I distinctly remember various social occasions where I had to smile prettily at men in tuxedos or women in sequins and make small talk that bored me to tears. I remember socials and teas where women chattered in syrupy tones and their only interest in me was whether the  pearls and diamonds were real, which may explain why I don’t really care  for pearls and diamonds. I could feel the lies and the disinterest all  around me, the people pretending to be what they weren’t, the arrogance of those behind the façade.

And I just wanted to scream, “Wake up!” And then the glass in my hand—whether ice water or Pepsi or wine or an Absolute Screwdriver—would start to shake in my grip.

Sometimes I’d  feel  it  more  than  once  at  a  particular event. Sometimes, I’d feel it throughout the night. I’m not quite sure what triggered it, but at the time, I kept hearing “Phony!” and “Fake!” in my head when I was around certain people.

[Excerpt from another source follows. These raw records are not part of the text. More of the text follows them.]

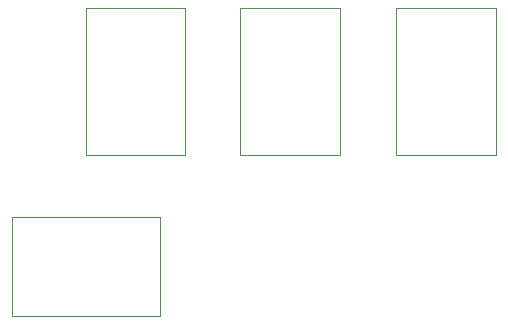
<source format=gbr>
%TF.GenerationSoftware,KiCad,Pcbnew,9.0.2*%
%TF.CreationDate,2025-08-29T09:25:12+10:00*%
%TF.ProjectId,fsr_right,6673725f-7269-4676-9874-2e6b69636164,rev?*%
%TF.SameCoordinates,Original*%
%TF.FileFunction,Other,User*%
%FSLAX46Y46*%
G04 Gerber Fmt 4.6, Leading zero omitted, Abs format (unit mm)*
G04 Created by KiCad (PCBNEW 9.0.2) date 2025-08-29 09:25:12*
%MOMM*%
%LPD*%
G01*
G04 APERTURE LIST*
%ADD10C,0.050000*%
G04 APERTURE END LIST*
D10*
%TO.C,JIn2*%
X145800000Y-63445000D02*
X154200000Y-63445000D01*
X145800000Y-75955000D02*
X145800000Y-63445000D01*
X154200000Y-63445000D02*
X154200000Y-75955000D01*
X154200000Y-75955000D02*
X145800000Y-75955000D01*
%TO.C,JMid2*%
X158900000Y-63445000D02*
X167300000Y-63445000D01*
X158900000Y-75955000D02*
X158900000Y-63445000D01*
X167300000Y-63445000D02*
X167300000Y-75955000D01*
X167300000Y-75955000D02*
X158900000Y-75955000D01*
%TO.C,JRin2*%
X172100000Y-63445000D02*
X180500000Y-63445000D01*
X172100000Y-75955000D02*
X172100000Y-63445000D01*
X180500000Y-63445000D02*
X180500000Y-75955000D01*
X180500000Y-75955000D02*
X172100000Y-75955000D01*
%TO.C,JTh2*%
X139590000Y-81150000D02*
X152100000Y-81150000D01*
X139590000Y-89550000D02*
X139590000Y-81150000D01*
X152100000Y-81150000D02*
X152100000Y-89550000D01*
X152100000Y-89550000D02*
X139590000Y-89550000D01*
%TD*%
M02*

</source>
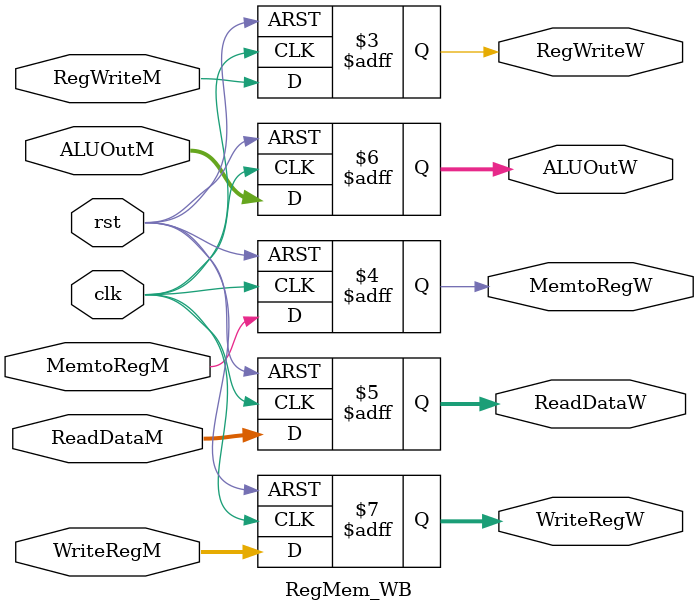
<source format=v>
module RegMem_WB(clk, rst, RegWriteM, RegWriteW, MemtoRegM, MemtoRegW,
		 ReadDataM, ReadDataW, ALUOutM, ALUOutW, WriteRegM, WriteRegW);
		 
  input clk, rst, RegWriteM, MemtoRegM;
  input [31:0] ReadDataM, ALUOutM;
  input [4:0] WriteRegM;

  output reg RegWriteW, MemtoRegW;
  output reg [31:0] ReadDataW, ALUOutW;
  output reg [4:0] WriteRegW;

  always @ (posedge clk or negedge rst) 
  begin
    if (!rst) 
	 begin
      RegWriteW <= 0;
		MemtoRegW <= 0;
		ReadDataW <= 0;
		ALUOutW <= 0;
		WriteRegW <= 0;
    end
    else 
	 begin
	   WriteRegW <= WriteRegM;
      RegWriteW <= RegWriteM;
		MemtoRegW <= MemtoRegM;
		ReadDataW <= ReadDataM;
		ALUOutW <= ALUOutM;
    end
  end
endmodule



</source>
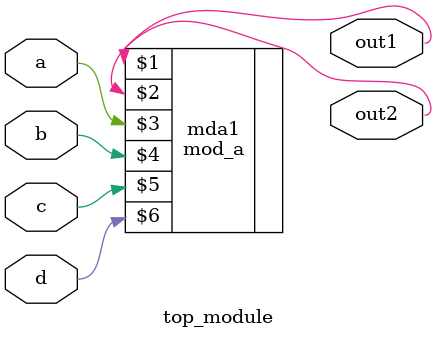
<source format=v>
module top_module ( 
    input a, 
    input b, 
    input c,
    input d,
    output out1,
    output out2
);

    //module mod_a ( output, output, input, input, input, input );
    mod_a mda1(out1, out2, a, b, c, d); // 无端口名称，按照端口顺序

endmodule

</source>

Sometimes I would imagine my arm flying up and my drink in their faces and the look of surprise, of reality on their smug little visages! But I never did. Ever. Nope. I always kept it under control.

So if you see me with a drink in my hand, especially if it’s a hot drink, and you feel the need to indulge your phony side to impress me or  to impress yourself, it’s probably best that you not stand too close to me. I never know when the compulsion may come back.